There’s a Michigan Lottery radio commercial that plays during Detroit Piston games and sums up the problem with creativity in a business setting perfectly. The commercial talks about Fast Cash, how good it is and how much people like it. The set up isn’t really important to the point. What is important runs like this:
- Presumably the boss: “Is there anyway to make Fast Cash better?”
- Suggestion Lackey 1: “Glow in the dark tickets!”
- Suggestion Lackey 2: “Lemon-scented tickets!”
- Presumably the boss: “How about new games?”
- Lackeys are all-in for those.
The first point is one of time. Of course, a 30-second (or fewer) spot doesn’t allow for the development of new ideas. There just isn’t enough time to be more creative. Time is the most precious resource for all of us, and we need a lot of it to get truly creative.

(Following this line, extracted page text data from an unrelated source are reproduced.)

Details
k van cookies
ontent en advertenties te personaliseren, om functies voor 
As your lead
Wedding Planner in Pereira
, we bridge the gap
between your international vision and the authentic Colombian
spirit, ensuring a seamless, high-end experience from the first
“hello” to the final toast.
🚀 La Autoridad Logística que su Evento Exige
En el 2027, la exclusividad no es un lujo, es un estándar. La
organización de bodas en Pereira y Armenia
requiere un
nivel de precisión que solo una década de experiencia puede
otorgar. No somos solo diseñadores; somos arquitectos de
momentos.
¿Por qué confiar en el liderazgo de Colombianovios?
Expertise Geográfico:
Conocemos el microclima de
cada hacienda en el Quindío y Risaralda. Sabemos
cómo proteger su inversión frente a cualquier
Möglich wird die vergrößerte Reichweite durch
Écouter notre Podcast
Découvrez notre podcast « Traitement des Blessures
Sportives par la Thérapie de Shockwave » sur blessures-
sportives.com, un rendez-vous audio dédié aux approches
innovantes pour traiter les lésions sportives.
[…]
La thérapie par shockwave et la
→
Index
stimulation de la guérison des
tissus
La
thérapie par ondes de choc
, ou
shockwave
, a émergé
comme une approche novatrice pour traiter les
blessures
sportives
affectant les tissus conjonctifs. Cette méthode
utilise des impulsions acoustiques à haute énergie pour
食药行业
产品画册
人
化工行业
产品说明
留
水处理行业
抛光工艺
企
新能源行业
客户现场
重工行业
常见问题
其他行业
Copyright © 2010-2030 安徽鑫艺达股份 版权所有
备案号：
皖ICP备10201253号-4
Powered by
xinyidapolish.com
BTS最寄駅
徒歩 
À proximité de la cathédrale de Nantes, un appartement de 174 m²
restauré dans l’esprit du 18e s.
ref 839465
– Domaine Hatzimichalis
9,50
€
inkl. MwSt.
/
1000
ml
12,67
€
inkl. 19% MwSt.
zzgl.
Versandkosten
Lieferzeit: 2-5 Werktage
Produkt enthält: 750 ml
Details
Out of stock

The second point is the boss doesn’t want creative ideas. He asks the question and immediately jumps to an old idea not even paying any sort of attention to the suggestions from his team. New games in the context of the lottery are not new ideas. They are, at best, recycled ideas.
Businesses do not want new ideas. They do not want creative ideas. They want profitable ideas. That means, proven and/or cheap to produce ideas, in this case, new games.
However, let’s take a moment to imagine that the Michigan Lottery really was looking for new ideas, and it had glow in the dark and lemon scented to work with. Fast Cash tickets range in price from $1 to $20.
Let’s start with “lemon scented.” If the tickets were lemon scented and could be used as car air fresheners, would that be an incentive for people to buy them? The advantage for the buyer would be that he or she actually gets something useful out of the transaction while taking a risk at winning some money. The advantage for the environment is that the ticket would be used for something other than throwing away. The cost of tree air fresheners on Amazon is about 24 for $19 plus whatever shipping would run though they can run over $1 each. Big foot is around $5 as is squirrel in underpants. So, depending on the design of the ticket, people may want to buy them for the air freshening qualities. The disadvantage is maybe the winning tickets would smell up the shop where they were purchased.
“Glow in the dark” is a little more difficult to work with because it tends to be nothing more than a novelty. It’s not like the lottery ticket could be used as night light or emergency flashlight, at least not as the idea stands with just the “glow in the dark” moniker. However, glow in the dark tickets would work great for a Halloween lottery game and possibly for a Santa Claus based lottery game.
The disadvantage of both these ideas is that they are a step beyond what most lotteries are interested in doing. A cheap scratch-it or computer printed ticket will keep more money going toward the state, and people are going to pay for them anyway. Adding scent or glow in the dark is also adding an expense.
Another disadvantage is that people may not go for them. They may not be interested in getting something extra for their lottery dollars. It’s a risk, and it’s riskier than just opting for new games that may be unpopular because of the greater expense. Still, for my money, if I have to choose between a $5 air freshener and a $5 lottery ticket that can be used as an air freshener when I don’t win money, I’m choosing the lottery ticket. I’d be willing to bet so would a lot of other people.